Parents of Iranian woman killed during protests ‘tortured by security forces’ | Iran | Techno Glob

The parents of an Iranian woman who was shot dead while filming protests in her hometown face an ongoing harassment campaign by security forces, a relative told the Guardian.

Ghazaleh Chalabi, 33, was shot in the head on September 27 in Amol. A commemoration of the 40th day of her death – the end of the traditional mourning period in Islam – will be held on Thursday.

Her death was particularly shocking because footage of her protest on her phone at the time she was shot was preserved and uploaded to social media. Her last words were: “Don’t be afraid, don’t be afraid.”

The moment Iranian protester Ghazaleh Chalabi was killed while filming a demonstration – video

An aunt of Chalabi said in an interview that her niece had been in a coma for five days before her death. “She was shot in the front,” the relative said. “She had a small hole on her forehead. The bullet exited the back of her head leaving a hole the size of a tangerine in the back of her head.”

The aunt said that while Chalabi was in a coma, her parents were repeatedly harassed by security forces who threatened to withhold her body and bury her in an undisclosed location “if they make a sound”. Security forces threatened to retaliate against Chalabi’s brother, saying she would feel like a martyr if the parents spoke up and rejected Chalabi’s wish to donate her organs, she said.

It characterizes the intimidation tactics used by security services to quell protests that have been ongoing across the country for weeks since Mahsa Amini’s death in police custody on September 16.

The protests have raised the boldest challenge in decades to Iran’s clerics, who have sought to blame Iran’s foreign enemies and their “agents” for the unrest, and frustrated officials that few Iranians believe.

Security services have launched a ferocious crackdown: At least 253 people, including 34 Iranians under 18, have been killed and several thousand arrested, many taken to special detention centers run by the Revolutionary Guards, according to a human rights organization.

On Tuesday, university students started a sit-in strike in support of some of the protests, defying stern warnings and bloody crackdowns by elite security forces.

Chalabi’s aunt said her niece had not been a regular participant in rallies and protests before Amini’s death, “but then … she couldn’t keep quiet”.

On the night of her death, her aunt said, there was a fire in front of the governor’s building.

“It was only a few minutes after the fire started when the first aerial shots were fired.
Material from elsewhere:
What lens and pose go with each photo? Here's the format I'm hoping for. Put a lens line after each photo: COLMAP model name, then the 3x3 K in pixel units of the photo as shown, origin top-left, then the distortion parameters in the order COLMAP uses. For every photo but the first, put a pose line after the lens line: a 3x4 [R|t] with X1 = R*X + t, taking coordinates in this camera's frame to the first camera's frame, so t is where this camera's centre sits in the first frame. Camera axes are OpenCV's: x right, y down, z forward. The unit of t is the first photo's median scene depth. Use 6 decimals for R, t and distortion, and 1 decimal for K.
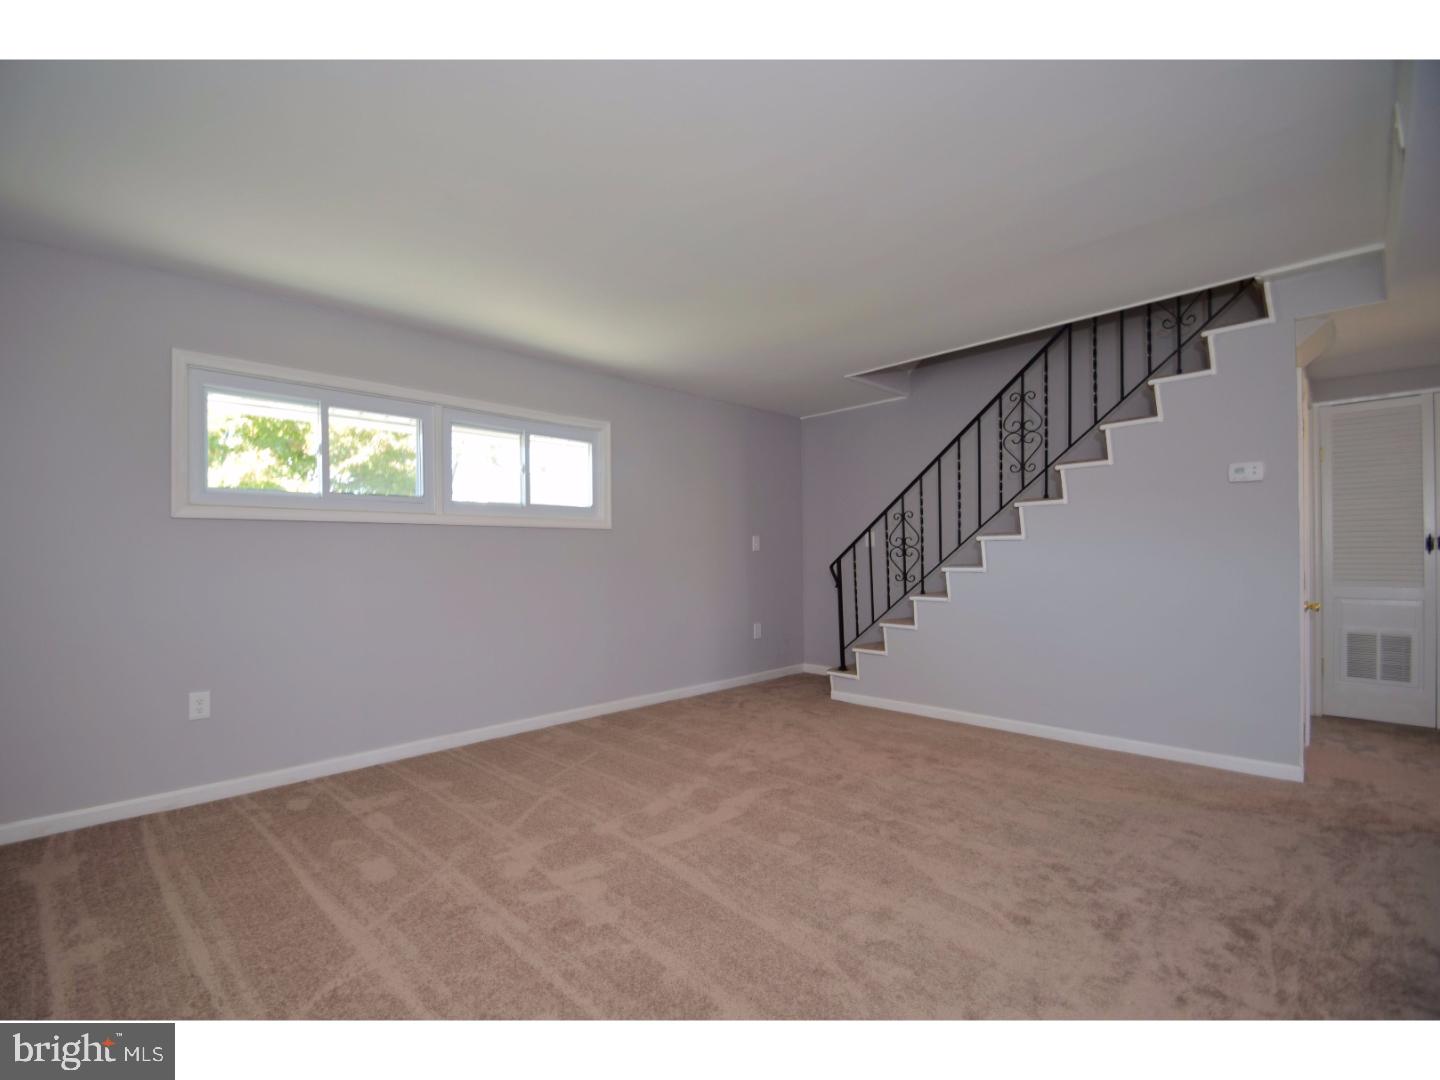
lens RADIAL K [[642.7, 0, 716.9], [0, 642.7, 548.1], [0, 0, 1]] dist [-0.001845, -0.000200]
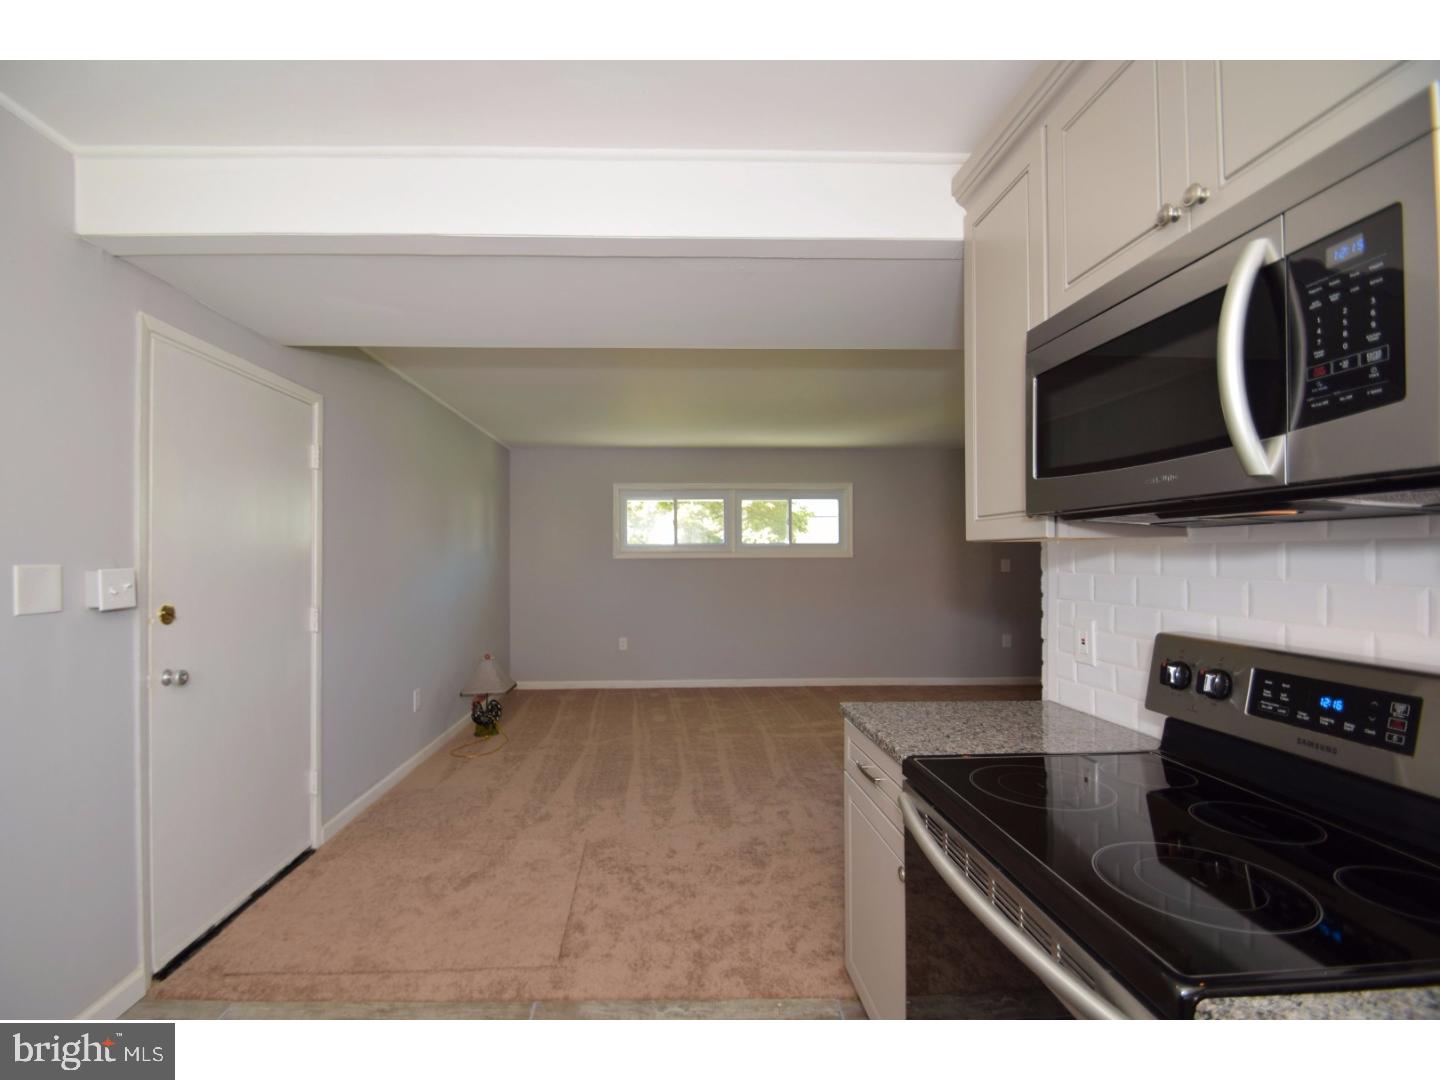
lens RADIAL K [[642.7, 0, 716.9], [0, 642.7, 548.1], [0, 0, 1]] dist [-0.001845, -0.000200]
pose [[0.783832, 0.004744, -0.620955, 0.666855], [-0.000828, 0.999978, 0.006596, -0.082769], [0.620972, -0.004656, 0.783819, -0.428859]]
Then that [the security forces] started shooting directly at people,” the aunt said. “Some witnesses told us that she was shot from the roof of the governor’s building. Ghazale was hit on the forehead and immediately fell on the ground.

“According to a trusted doctor, three or four more people were shot at Amol and died instantly that night. 300 to 350 people were arrested that night.

“Many people witnessed the moment when Ghazaleh was shot.”

Some protesters have called on Western governments to impose sanctions on police chiefs in provincial cities where verified killings have occurred. The value of sanctions such as asset freezes and travel bans is disputed, as many Iranian security officials have no assets abroad and have no intention of traveling to the West.

Chalabi, who had a bachelor’s degree in banking, was on her 34th birthday when she died. In her spare time, she enjoyed hiking or discovering new novels. Her aunt said she loved friends and loved life. Along with her brother, she is survived by her mother, who works for a charity for cancer patients, and her father, a municipal employee.

Ahead of Thursday’s 40-day commemoration, Ghazaleh’s brother wrote of his “beautiful sister”: “40 years on I still can’t believe you’re gone.”

A close family friend said: “In the last weeks of her life, she kept sending photos of street protests to her friends and family. She was sending pictures of herself no longer wearing a headscarf.

“In the last days of her life, she was talking to people on the streets about these protests. She encouraged everyone not to be silent. She had never been more fearless in her life. There was something in her eyes as if she wanted to show her courage.

“There were a lot of plainclothes officers at her burial site and they were filming to scare people. So far, the intelligence service has called her family and threatened them over the phone.”